The real story is a lot more innocent.


– I’m a 90s child. So in the 2000s when the internet came, everybody had aliases online. We all had a weird name. Not your own, you had an alter ego. I don’t really think about the sexual side of it. It’s because I’m cool and I like cherries, she says.


Stranded at sea


This summer, Mioara has got her sights set on KUNE festival, where she is billed to play on both the Space and Astral Travel stages. The 72-hour music and cultural event will (hopefully) take place on Ungdomsøen, the island fortress, at the end of July.


– KUNE Festival is the highlight of my summer. It was such a great atmosphere last time and such great vibes, that three nights in a row after I came back from the festival I had dreams that I was still there, Mioara recalls.

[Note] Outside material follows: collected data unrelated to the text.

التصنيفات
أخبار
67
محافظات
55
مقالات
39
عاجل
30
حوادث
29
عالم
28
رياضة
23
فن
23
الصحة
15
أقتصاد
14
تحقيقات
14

If the stars align and the festival is allowed to go ahead, her number one recommendation for the weekend would be… taking the ferry. For the livestream last year, she ended up stranded in the middle of the Øresund after making the trip with a random guy who had a boat.


– The battery of his boat stopped in the middle of the sea and he didn’t have any paddles. So we took out the boards from the boat floor and started paddling with them. It was getting dark, and the sea was getting pretty restless and we’re like, what the fuck? My records were wet. We had no phone coverage. No walkie-talkies or means of communication. We were stranded. Lucky for us, there were three handsome Danish men on a speedboat. They came and asked us like, what are you doing? And they towed us to the island, and saved our lives. So yeah I strongly advise people to take legit boats, she says.


Brave new world


It’s nice, but strange, to reminisce about festivals, when the last one was so long ago it feels like a distant, kaleidoscopic dream. But, with a more open Denmark on the horizon, Mioara is optimistic that we’ll see a return to better days:


– I would like to leave a positive message for people that things are gonna be back on again. Probably not like before, but I’m sure. All this suppressed energy, I think it will come out in good ways. Like all this suppressed creativity I think will come out very positively in the end, for sure.